Artifactory replication topology
In addition to the London and Bangalore offices, we also had to ship the artefacts to the primary and secondary datacentres, at the time located in the north of the UK (this was before a move to AWS). We used the replication and caching features of Artifactory to build a simple and reliable binary distribution mechanism across the four locations:
- London and Bangalore had mirrors of all packages from development teams – the packages here were used for early-stage deployment pipeline tests (unit tests, component tests, some integration tests)
- We had separate Artifactory collections for packages that were “more tested” and heading closer to Production
- We had an instance of Artifactory running close to the primary datacentre and set up as a lazy cache pointing to the Production-ready package collection in the London office; when deployments ran in Production, they requested packages from the Artifactory server near Production, which then pulled the packages from London (or Bangalore) and cached them. This kept the volume of packages in Production small and helped with auditing.

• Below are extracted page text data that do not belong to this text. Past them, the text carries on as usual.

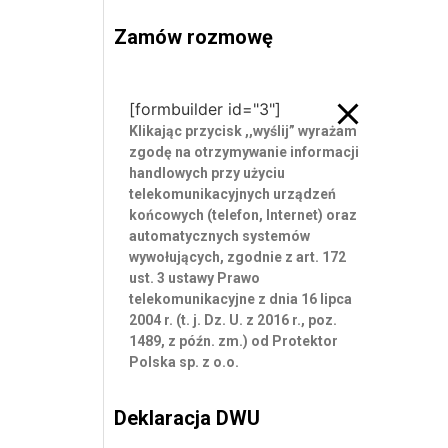
Zamów rozmowę
Zamów rozmowę
[formbuilder id="3"]
Klikając przycisk ,,wyślij” wyrażam
zgodę
na otrzymywanie informacji
handlowych przy użyciu
telekomunikacyjnych urządzeń
końcowych (telefon, Internet) oraz
automatycznych systemów
wywołujących, zgodnie z art. 172
ust. 3 ustawy Prawo
telekomunikacyjne z dnia 16 lipca
2004 r. (t. j. Dz. U. z 2016 r., poz.
1489, z późn. zm.) od Protektor
Polska sp. z o.o.
Deklaracja DWU
Deklaracja DWU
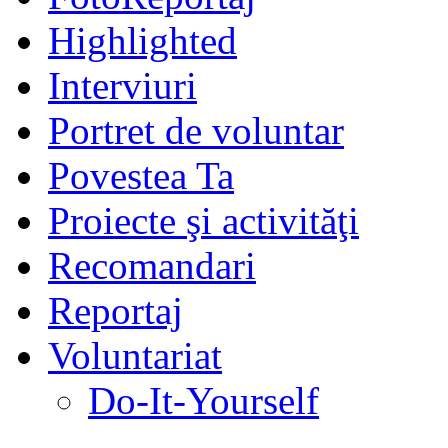
Highlighted
Interviuri
Portret de voluntar
Povestea Ta
Proiecte şi activităţi
Recomandari
Reportaj
Voluntariat
Do-It-Yourself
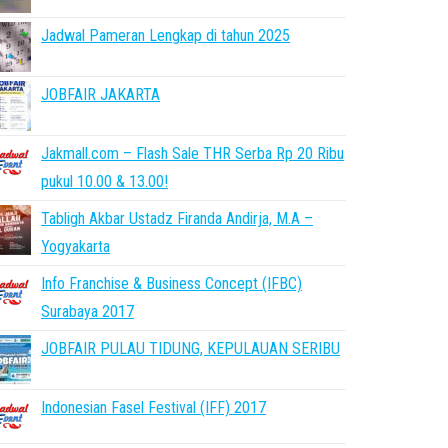
Jadwal Pameran Lengkap di tahun 2025
JOBFAIR JAKARTA
Jakmall.com – Flash Sale THR Serba Rp 20 Ribu
pukul 10.00 & 13.00!
Tabligh Akbar Ustadz Firanda Andirja, M.A –
Yogyakarta
Info Franchise & Business Concept (IFBC)
Surabaya 2017
JOBFAIR PULAU TIDUNG, KEPULAUAN SERIBU
Indonesian Fasel Festival (IFF) 2017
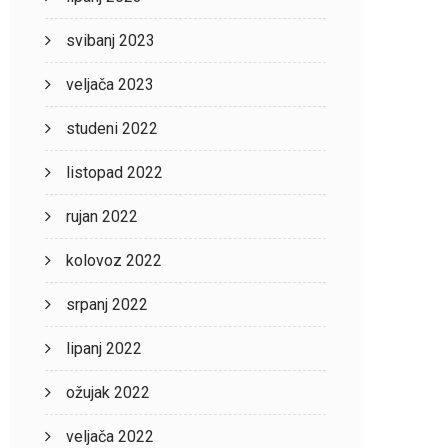
svibanj 2023
veljača 2023
studeni 2022
listopad 2022
rujan 2022
kolovoz 2022
srpanj 2022
lipanj 2022
ožujak 2022
veljača 2022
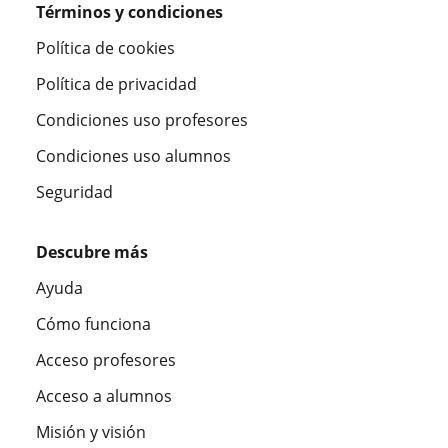
Términos y condiciones
Política de cookies
Política de privacidad
Condiciones uso profesores
Condiciones uso alumnos
Seguridad
Descubre más
Ayuda
Cómo funciona
Acceso profesores
Acceso a alumnos
Misión y visión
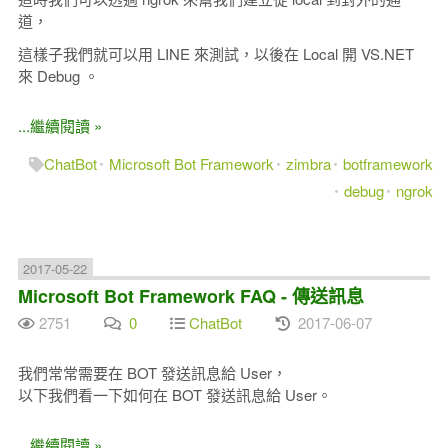
道，
這樣子我們就可以用 LINE 來測試，以後在 Local 開 VS.NET
來 Debug 。
...繼續閱讀 »
ChatBot
Microsoft Bot Framework
zimbra
botframework
debug
ngrok
2017-05-22
Microsoft Bot Framework FAQ - 傳送訊息
2751
0
ChatBot
2017-06-07
我們常常需要在 BOT 發送訊息給 User，
以下我們看一下如何在 BOT 發送訊息給 User。
...繼續閱讀 »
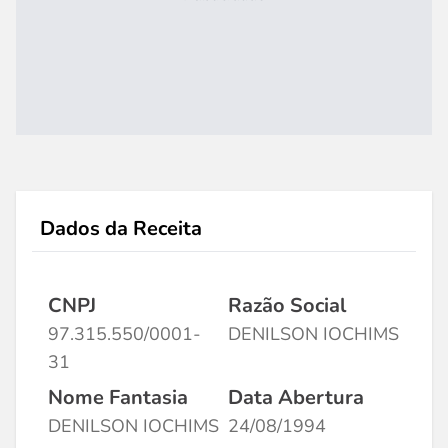
Dados da Receita
CNPJ
Razão Social
97.315.550/0001-
DENILSON IOCHIMS
31
Nome Fantasia
Data Abertura
DENILSON IOCHIMS
24/08/1994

Package cleardown is essential
We did some analysis on the packages in the main London/Bangalore repositories and discovered that around 70% of the packages had never been requested (for this we used the Nginx logs from an Nginx instance in front of Artifactory initially). This high rate of non-use was due to the way in which all CI builds would push a new package, auto-incrementing the build and the package number. This meant that clearing down the packages was simple:
- Find the packages over (say) 30 days old
- Select those packages that have a newer package
- Select those packages that have never been requested
Regular, sensible cleardown of binary artefact repositories is essential in order to avoid excessive storage costs. Of course, you need to adhere to compliance rules for data retention or other legal reasons, but in cases like the one we had, with clear cases of non-use, cleardown is straightforward.
A first-class artefact repository is essential for modern enterprise software development.. Artifactory Enterprise works really well for globally-distributed software development due to its smart caching, intelligent replication, and integrated licence management and security scanning.